As accounts receivable (A/R) become delinquent, your business expenses could fall behind. With every late-paying client, cash flow for payroll, rent, or other vendors falls short, threatening your company's bottom line and growth. The effectiveness of your A/R department may be one of the most important measurements to determine the success of your business.
Mastering accounts receivable and invoice management is vital for B2B companies to ensure smooth cash flow and sustainable growth.
Optimizing Accounts Receivable Processes
The best way to ensure successful cash flow is to prioritize A/R. Here are some best practices to consider:
- Create efficient processes for invoicing, setting credit policies, payment terms, and more.
- Communicate often with the client's accounts payable person or A/P department.
- State payment terms clearly in contracts or on invoices. These terms may include discounts for early or in-full payments and late fees for delinquent payments.
- Automate accounts receivable through A/R software and allow client payments to be received electronically or automatically deducted directly at regular intervals.
- Run aging reports regularly to determine when payments are running late.
- Establish a collections policy to decide what happens if a payment is past due.
Creating and Enforcing a Strong Collections Policy
All B2B contracts or agreements should include payment terms and statements regarding late payments. A collections policy can consist of:
- Who to contact for past-due accounts.
- How often contact is attempted.
- How many times contact is attempted before the account is sent to collections.
- When an account will be sent to collections.
- What client actions will determine immediate escalation, such as refusal to pay, non-communication, or unkept promises to pay.

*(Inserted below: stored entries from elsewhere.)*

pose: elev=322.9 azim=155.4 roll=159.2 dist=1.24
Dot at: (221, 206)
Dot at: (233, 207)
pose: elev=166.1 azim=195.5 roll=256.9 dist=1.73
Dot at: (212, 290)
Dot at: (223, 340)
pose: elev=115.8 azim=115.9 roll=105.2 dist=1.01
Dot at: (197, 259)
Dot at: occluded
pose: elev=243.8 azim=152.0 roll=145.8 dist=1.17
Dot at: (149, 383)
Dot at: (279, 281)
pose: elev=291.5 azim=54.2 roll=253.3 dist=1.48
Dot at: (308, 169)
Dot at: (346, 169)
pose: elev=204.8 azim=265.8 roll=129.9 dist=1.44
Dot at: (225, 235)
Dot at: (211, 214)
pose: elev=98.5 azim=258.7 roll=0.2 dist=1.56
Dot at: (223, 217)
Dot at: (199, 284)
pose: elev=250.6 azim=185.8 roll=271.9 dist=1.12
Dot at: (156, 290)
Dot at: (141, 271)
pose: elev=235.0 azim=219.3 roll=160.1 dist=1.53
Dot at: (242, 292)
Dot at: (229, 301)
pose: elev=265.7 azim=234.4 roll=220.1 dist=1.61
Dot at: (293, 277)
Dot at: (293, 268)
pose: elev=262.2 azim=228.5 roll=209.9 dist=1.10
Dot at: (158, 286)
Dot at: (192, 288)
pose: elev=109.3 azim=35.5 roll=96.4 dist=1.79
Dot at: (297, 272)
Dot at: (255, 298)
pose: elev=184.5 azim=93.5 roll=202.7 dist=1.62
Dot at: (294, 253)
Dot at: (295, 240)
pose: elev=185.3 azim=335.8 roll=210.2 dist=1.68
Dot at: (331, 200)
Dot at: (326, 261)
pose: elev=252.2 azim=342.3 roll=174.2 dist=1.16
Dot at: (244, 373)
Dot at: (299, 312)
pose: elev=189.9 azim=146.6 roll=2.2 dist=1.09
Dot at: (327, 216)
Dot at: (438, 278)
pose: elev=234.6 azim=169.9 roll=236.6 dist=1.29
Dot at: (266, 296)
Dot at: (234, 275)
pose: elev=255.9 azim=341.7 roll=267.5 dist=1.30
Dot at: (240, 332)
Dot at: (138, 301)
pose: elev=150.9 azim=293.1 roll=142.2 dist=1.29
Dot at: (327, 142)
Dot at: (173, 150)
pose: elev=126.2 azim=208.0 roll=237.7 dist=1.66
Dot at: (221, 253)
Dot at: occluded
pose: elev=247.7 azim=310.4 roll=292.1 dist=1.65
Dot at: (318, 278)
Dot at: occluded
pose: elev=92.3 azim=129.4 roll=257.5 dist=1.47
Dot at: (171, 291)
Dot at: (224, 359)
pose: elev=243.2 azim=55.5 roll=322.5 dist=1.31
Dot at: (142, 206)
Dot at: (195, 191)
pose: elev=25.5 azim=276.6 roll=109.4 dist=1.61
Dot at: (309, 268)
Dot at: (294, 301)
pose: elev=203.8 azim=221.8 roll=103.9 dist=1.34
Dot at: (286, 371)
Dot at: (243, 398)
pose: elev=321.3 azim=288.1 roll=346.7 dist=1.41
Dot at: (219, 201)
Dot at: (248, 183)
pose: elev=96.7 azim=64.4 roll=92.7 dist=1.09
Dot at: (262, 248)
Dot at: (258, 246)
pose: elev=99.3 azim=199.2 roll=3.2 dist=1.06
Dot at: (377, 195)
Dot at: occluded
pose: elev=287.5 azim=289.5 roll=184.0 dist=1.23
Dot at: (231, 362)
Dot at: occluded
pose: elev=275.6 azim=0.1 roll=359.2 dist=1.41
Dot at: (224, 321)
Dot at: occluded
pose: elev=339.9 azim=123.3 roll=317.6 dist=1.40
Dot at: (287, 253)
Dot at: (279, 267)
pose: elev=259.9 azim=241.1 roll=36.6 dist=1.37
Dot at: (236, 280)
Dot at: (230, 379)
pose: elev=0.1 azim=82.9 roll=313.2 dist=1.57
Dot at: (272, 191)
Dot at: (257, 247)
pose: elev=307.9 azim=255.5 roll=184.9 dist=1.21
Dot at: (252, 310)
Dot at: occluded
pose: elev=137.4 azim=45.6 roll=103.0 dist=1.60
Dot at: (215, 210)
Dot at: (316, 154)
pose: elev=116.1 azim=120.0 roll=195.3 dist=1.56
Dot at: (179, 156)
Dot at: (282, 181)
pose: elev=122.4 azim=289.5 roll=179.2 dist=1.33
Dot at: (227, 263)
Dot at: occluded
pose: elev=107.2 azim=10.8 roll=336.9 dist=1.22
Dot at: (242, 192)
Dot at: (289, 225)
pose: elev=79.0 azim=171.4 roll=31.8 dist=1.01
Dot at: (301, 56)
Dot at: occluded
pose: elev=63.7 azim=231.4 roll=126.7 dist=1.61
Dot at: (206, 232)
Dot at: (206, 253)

Best Practices for First-Party and Third-Party Collections
It’s common for companies to handle collections in-house (first-party collections) before escalating accounts to a collections agency or law firm (third-party collections). First-party collections best practices include:
- Demand Letter: A demand letter informs the client that the account is past due and presents an opportunity to pay in full or establish payment arrangements.
- Contact: Businesses may attempt contact many times according to their collections policy when a demand letter doesn't facilitate a response.
- Escalation: Escalating the account to a third-party collections agency is the next step before a lawsuit.
Business-to-business (B2B) relationships must be handled with care. Defining your accounts receivable and collections policies will help establish boundaries to get your invoices paid faster. Too much is at stake when a payment is past due. A trustworthy B2B collections agency understands the value of business relationships and may be more successful at recovering debts.
Leveraging Technology for A/R Clean-Up and Improved Cash Flow
Instead of encountering problems with collecting from clients, use these tips to clean up your receivables and increase your cash flow:
- Use Automation: Invest in technology to help automate the accounts receivable process. At the very least, consider using calendar reminders to invoice regularly, run aging reports, and follow up on old invoices.
- Streamline Your Process: Organizing and streamlining A/R helps you proactively discover clients who aren't paying on time. You'll have a clear picture of any changes that can be made to prevent late payments.
- Keep Customer Data Current: A spreadsheet or CRM system helps maintain an updated database of customer information and accounts payable contacts. You'll know who to call if you need to follow up.
- Audit and Adjust: If your payment terms or credit policies are too lax, only you can make the necessary changes. Run audits to determine who is avoiding paying and why.
- Work with a Collections Company that Honors Your Reputation and Clients: A client who pays late may still be a good quality client with various other reasons for not paying on time. If your accounts receivable department doesn't have the resources to follow up or figure out why, it's imperative to work with a collections agency that still treats your clients well.
Efficient A/R management ensures that your business maintains liquidity, supports operational expenses, and avoids financial strain. In B2B relationships, timely payments are crucial for sustaining long-term partnerships and fostering trust between businesses.